Exercise materials:
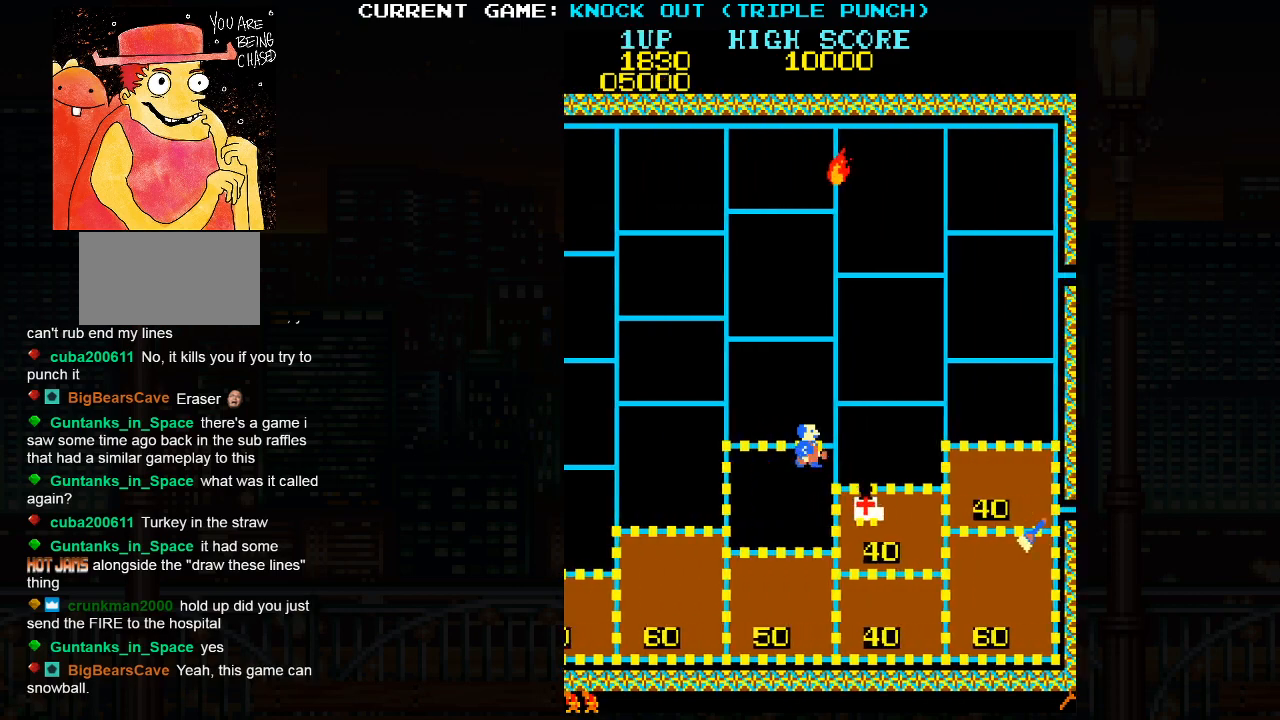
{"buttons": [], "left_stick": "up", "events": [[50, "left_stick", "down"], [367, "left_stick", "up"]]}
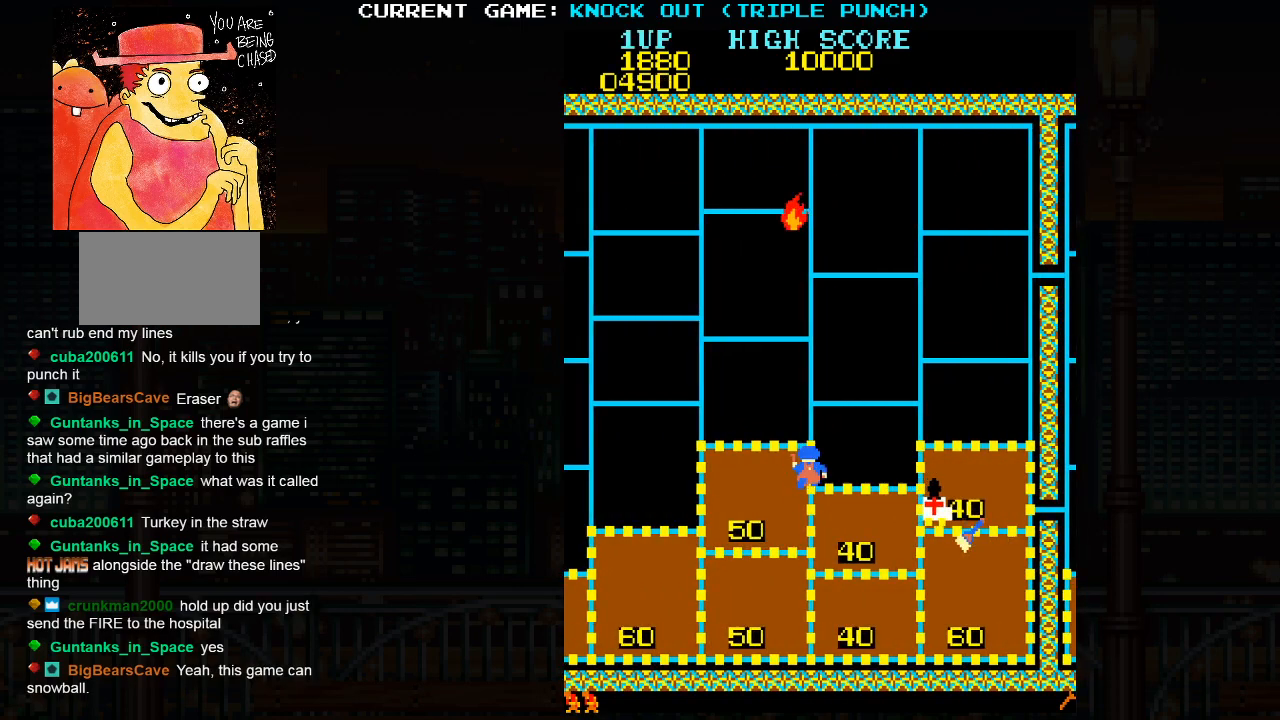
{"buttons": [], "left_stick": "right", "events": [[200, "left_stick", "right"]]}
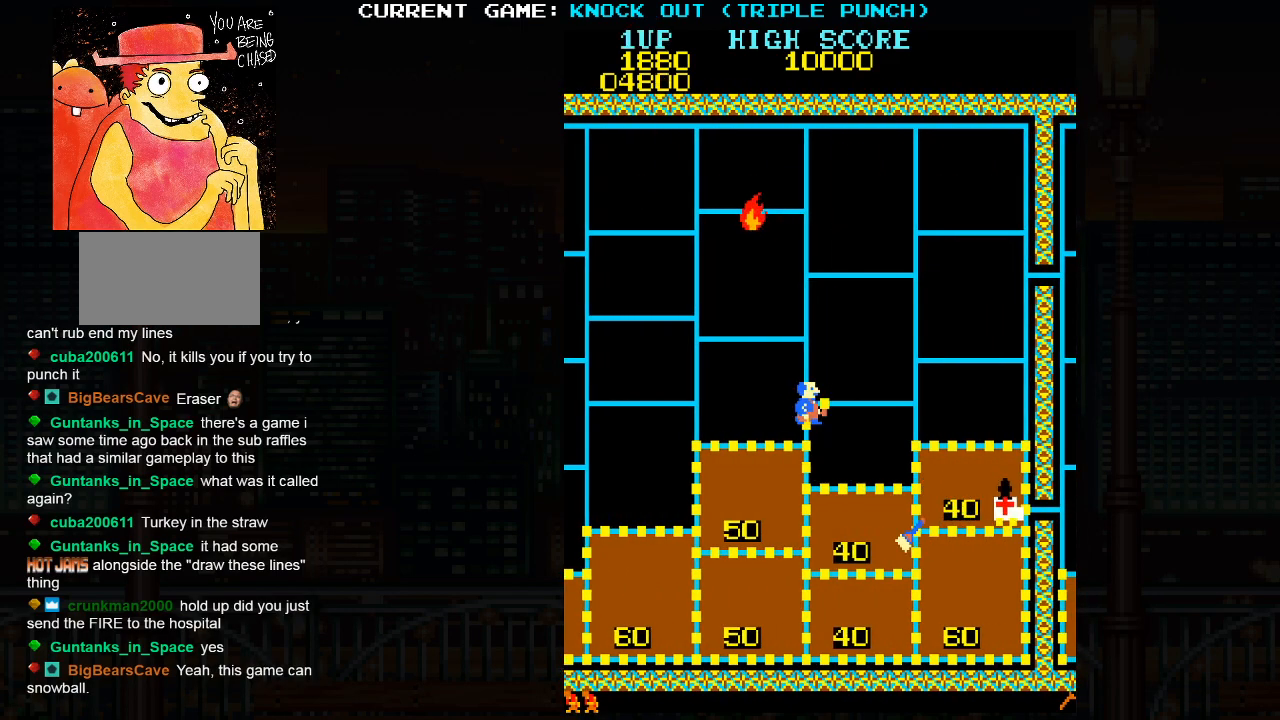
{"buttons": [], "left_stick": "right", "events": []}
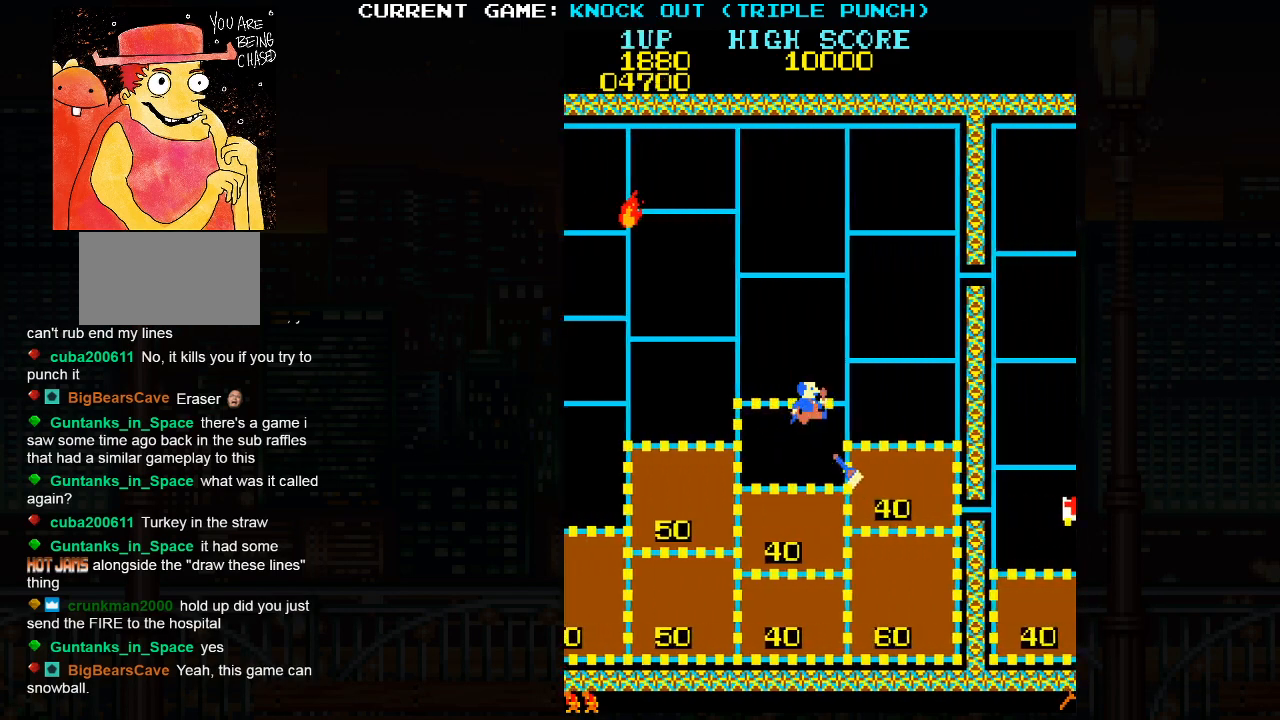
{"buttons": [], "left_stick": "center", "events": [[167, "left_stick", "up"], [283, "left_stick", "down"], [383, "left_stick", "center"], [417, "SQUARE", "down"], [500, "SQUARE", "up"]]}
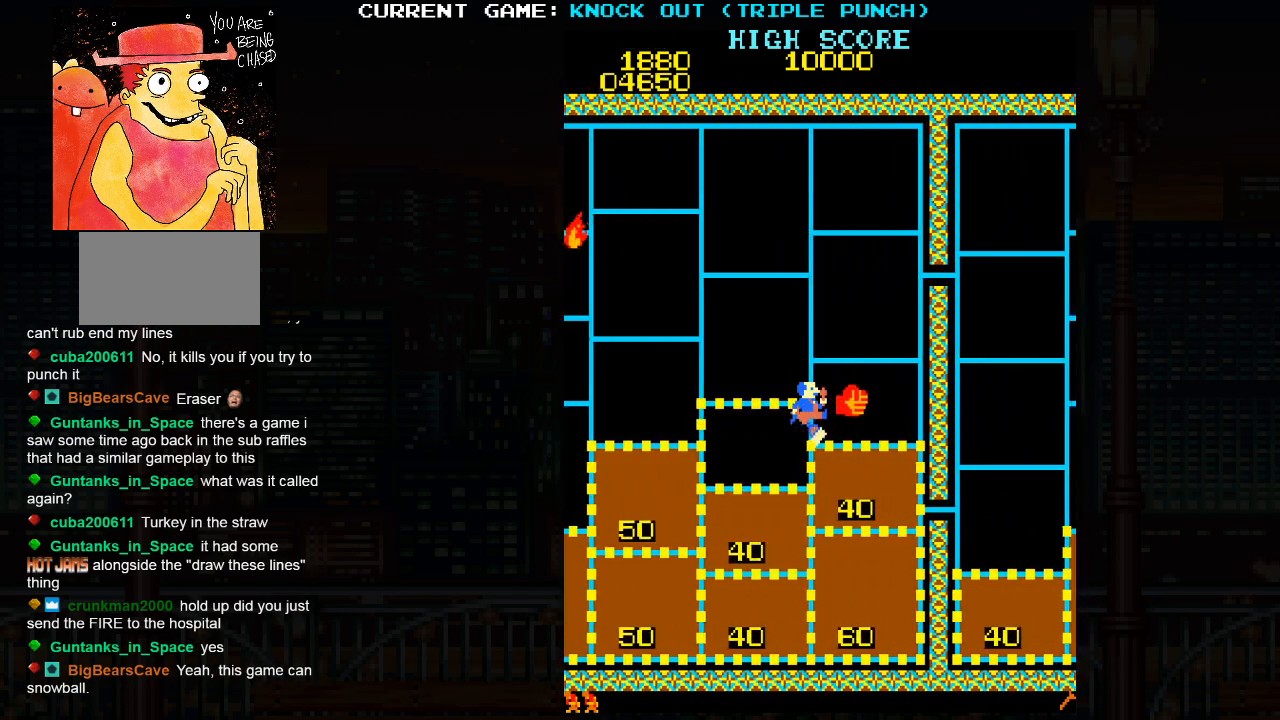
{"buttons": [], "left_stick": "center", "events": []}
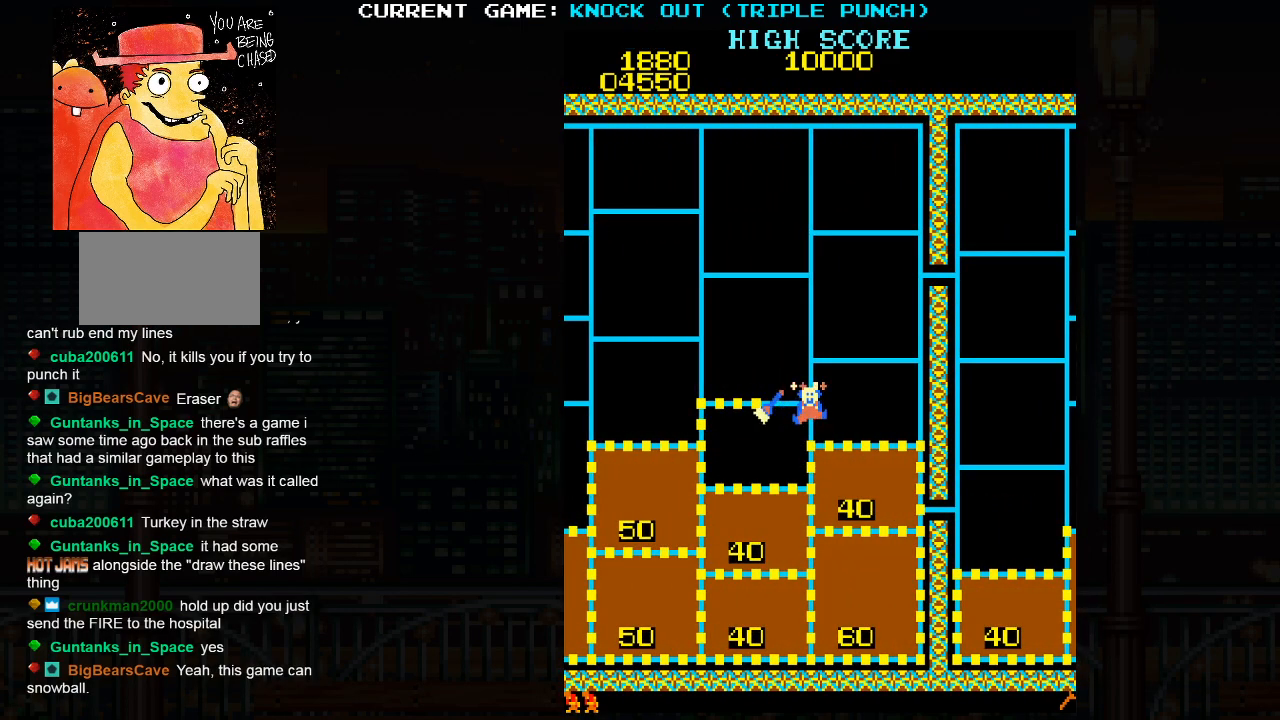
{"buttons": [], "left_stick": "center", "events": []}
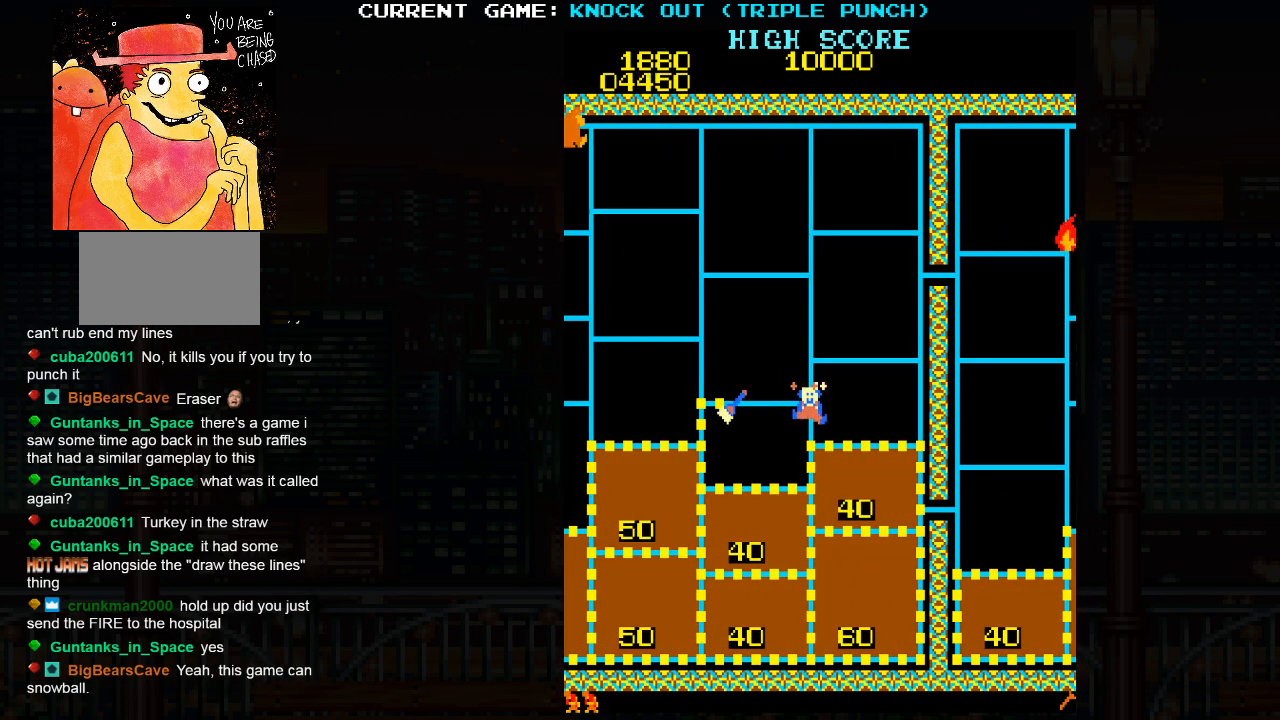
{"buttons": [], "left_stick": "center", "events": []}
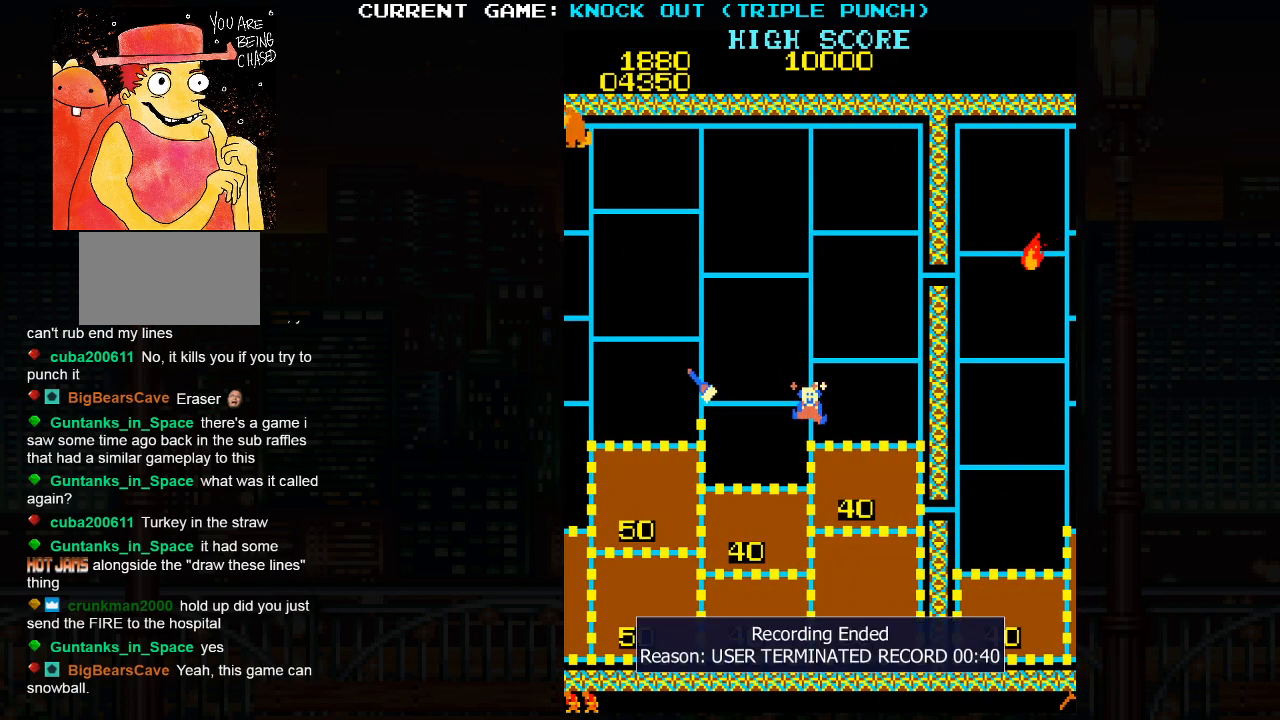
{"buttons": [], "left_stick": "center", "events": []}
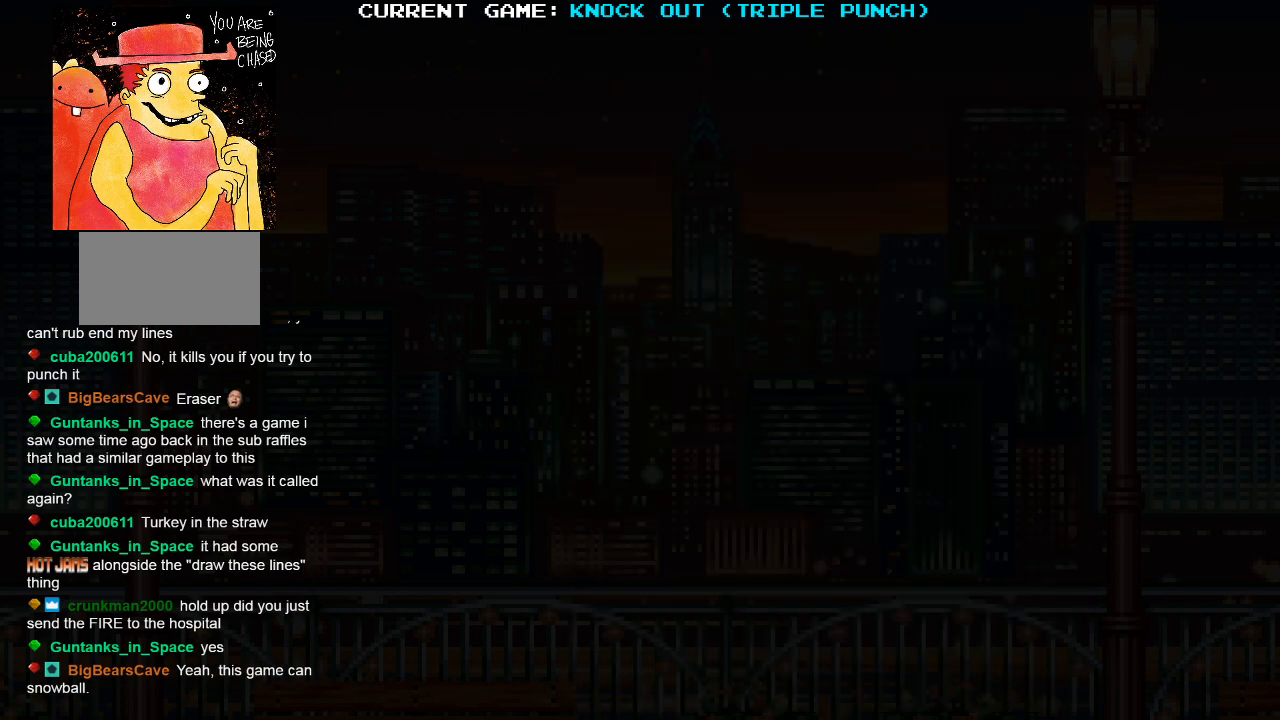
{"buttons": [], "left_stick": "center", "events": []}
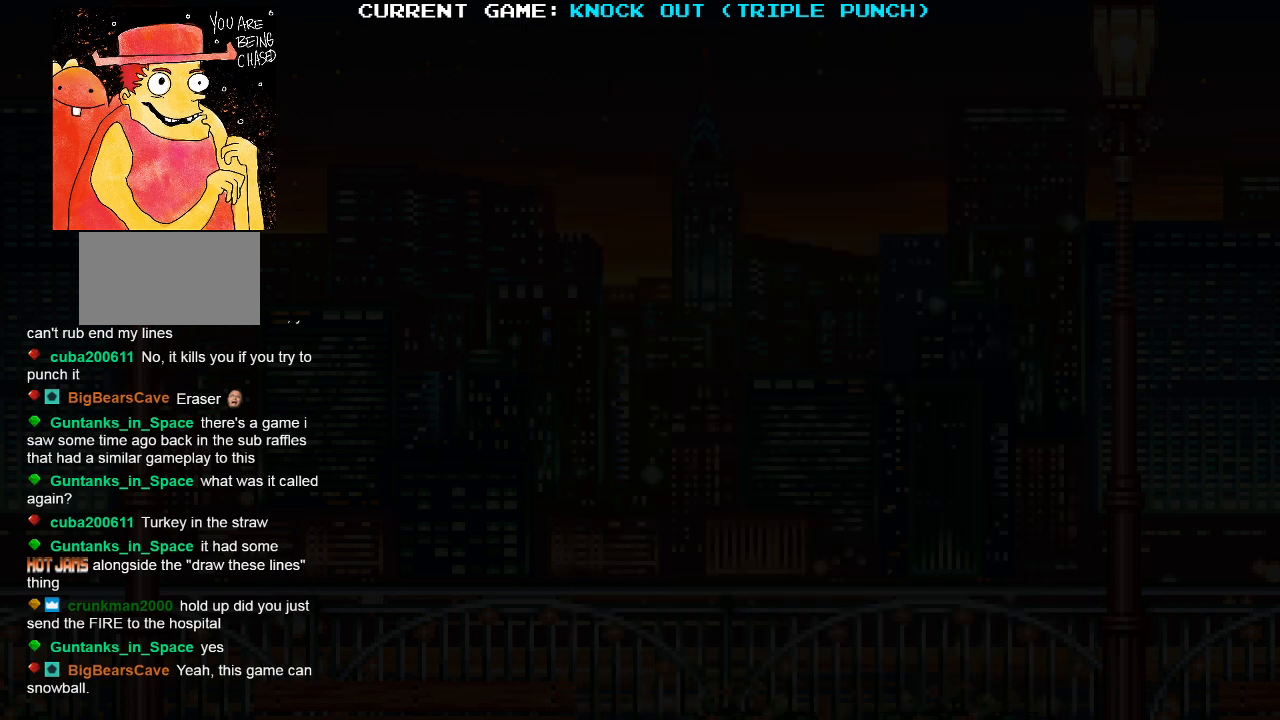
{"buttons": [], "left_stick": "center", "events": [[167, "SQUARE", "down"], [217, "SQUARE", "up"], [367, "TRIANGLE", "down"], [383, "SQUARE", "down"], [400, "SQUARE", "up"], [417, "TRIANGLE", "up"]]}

Task directions: Copy all lines from the material that contain "SQUARE".

Task output:
{"buttons": [], "left_stick": "center", "events": [[167, "left_stick", "up"], [283, "left_stick", "down"], [383, "left_stick", "center"], [417, "SQUARE", "down"], [500, "SQUARE", "up"]]}
{"buttons": [], "left_stick": "center", "events": [[167, "SQUARE", "down"], [217, "SQUARE", "up"], [367, "TRIANGLE", "down"], [383, "SQUARE", "down"], [400, "SQUARE", "up"], [417, "TRIANGLE", "up"]]}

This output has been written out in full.